The implementation favors lightweight extractors over full AST parsing:
- **Handwritten lexers** for common programming and config languages — comment-aware stripping followed by regex-based `key = value` extraction
- **`tl`** for HTML — attribute values, element text, and embedded `<script>` / `<style>` delegation
- **`cssparser`** for CSS — declaration parsing via Mozilla’s CSS tokenizer
- **Verification Decision:** Strict contextual candidates are kept only if parser-extracted context verifies the matched secret. More explicit assignment-style rules can still survive on raw regex evidence when parser verification is unavailable.
- **No Language Identified:** If the file isn’t recognized as belonging to one of the supported languages or no language hint is provided, the context verifier isn’t even constructed.
- **Non-source Files:** Binary files or files that aren’t expected to contain code (or aren’t extracted from archives) bypass parser-based context verification.
- **Large Blobs:** Files larger than 2 MiB skip context verification to avoid spending time on generated or minified content.
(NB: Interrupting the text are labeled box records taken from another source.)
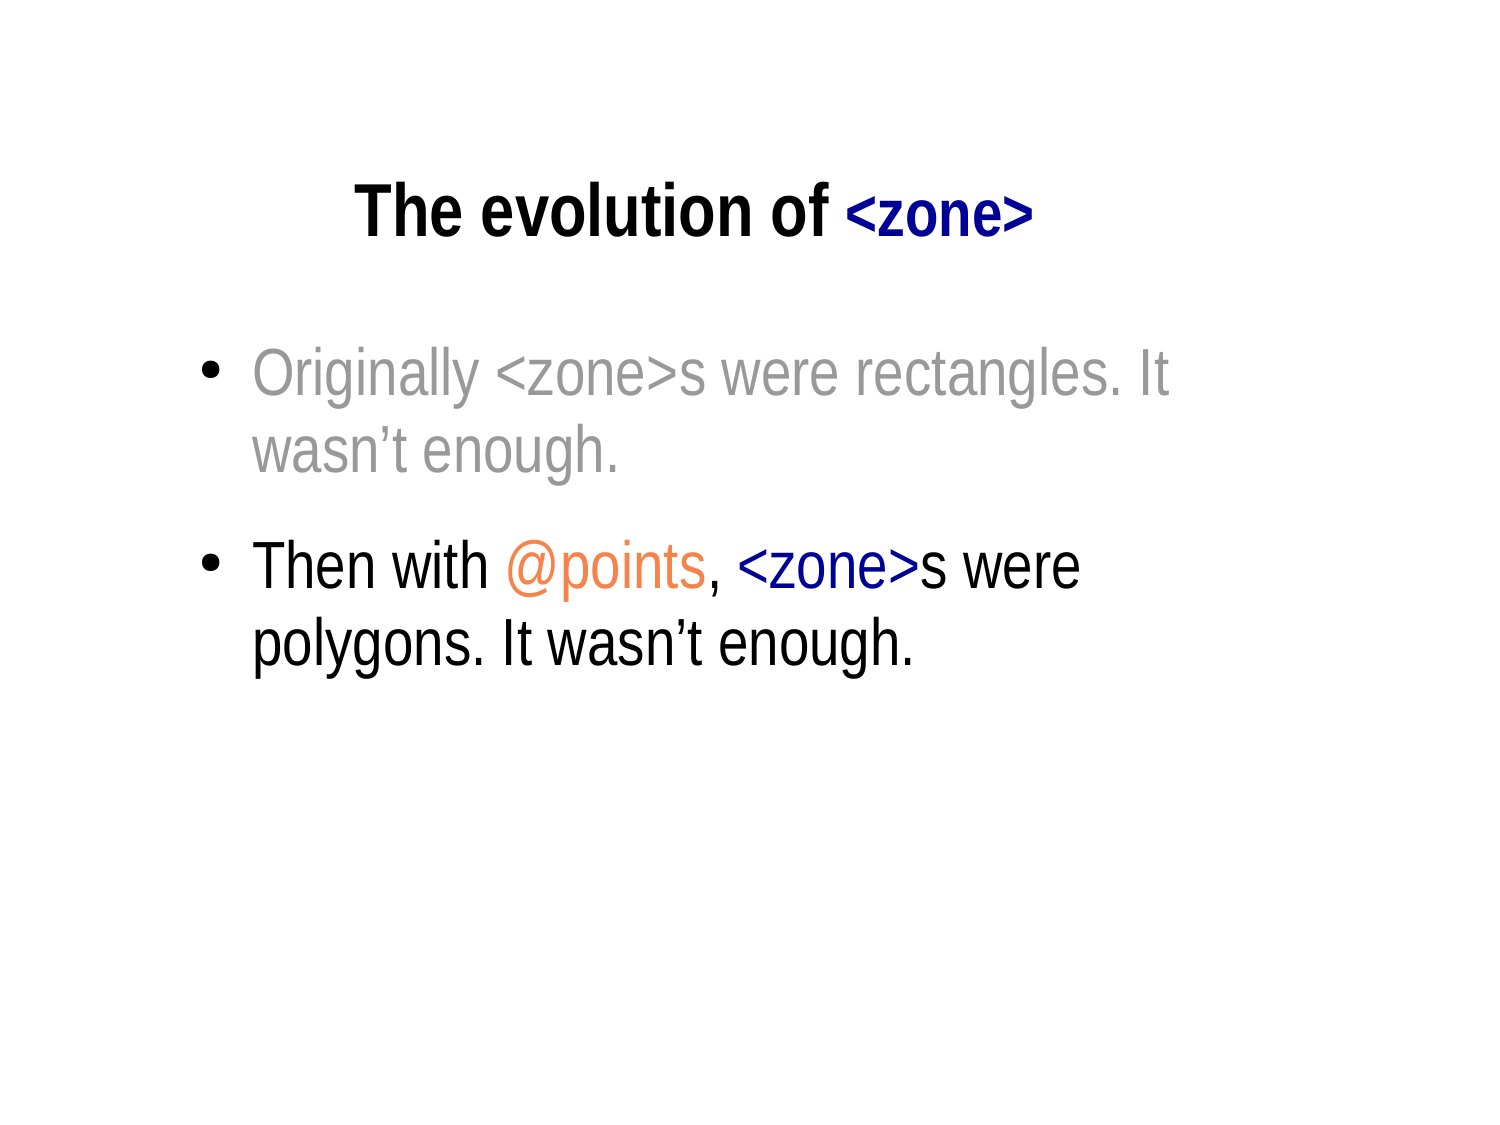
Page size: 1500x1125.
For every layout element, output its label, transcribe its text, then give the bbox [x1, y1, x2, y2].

title The evolution of <zone> [181, 115, 1209, 304]
list Originally <zone>s were rectangles. It wasn’t enough. Then with @points, <zone>s were polygons. It wasn’t enough. [181, 333, 1209, 1015]
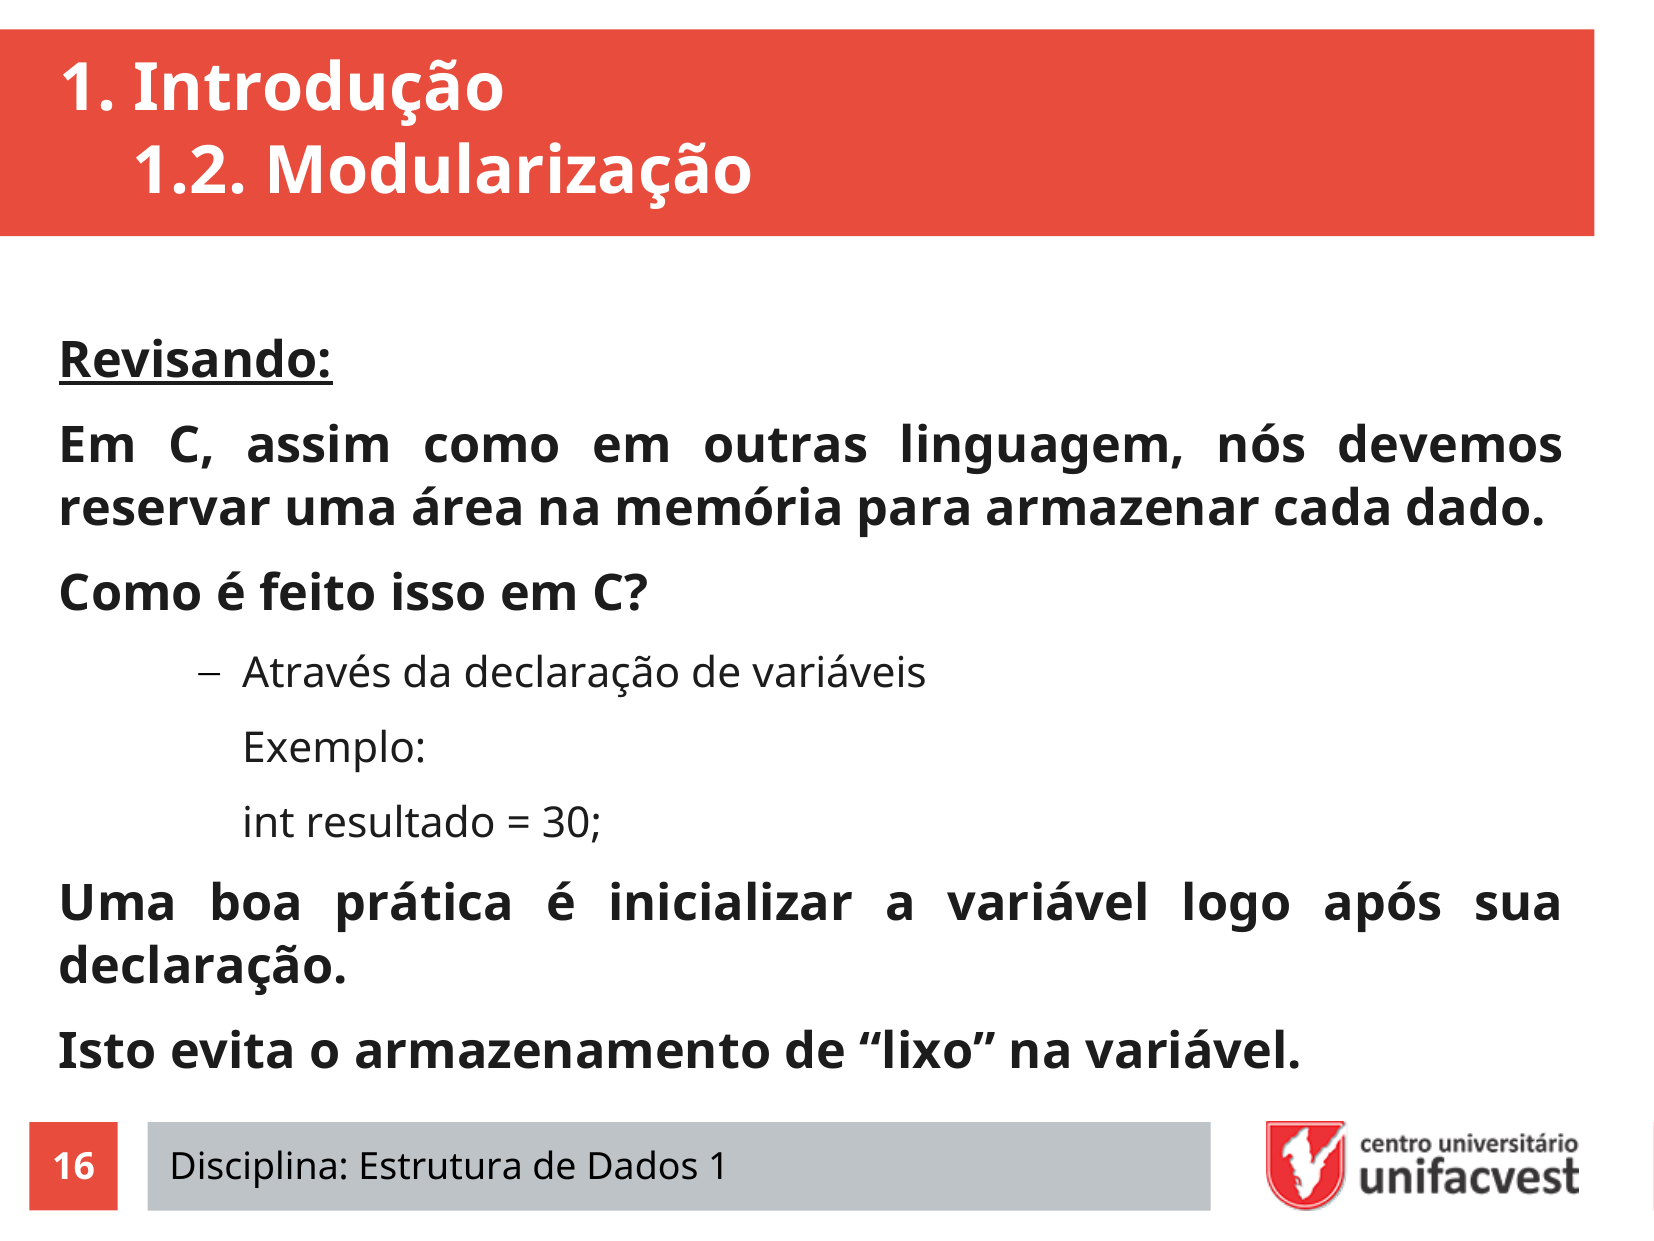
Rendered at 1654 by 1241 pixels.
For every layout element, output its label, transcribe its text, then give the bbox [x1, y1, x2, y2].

- **Verification Errors:** If extraction fails, rules whose match profile strictly requires parser confirmation are suppressed. Assignment-style contextual rules can still fall back to their raw regex hit.
Parser-based context verification is conditional and complementary. It is called only when the scanned file is a supported source or config file, and its role is to reduce noisy strict-context findings by checking them against extracted code/config structure without unnecessarily dropping clear assignment-style secrets from raw text inputs.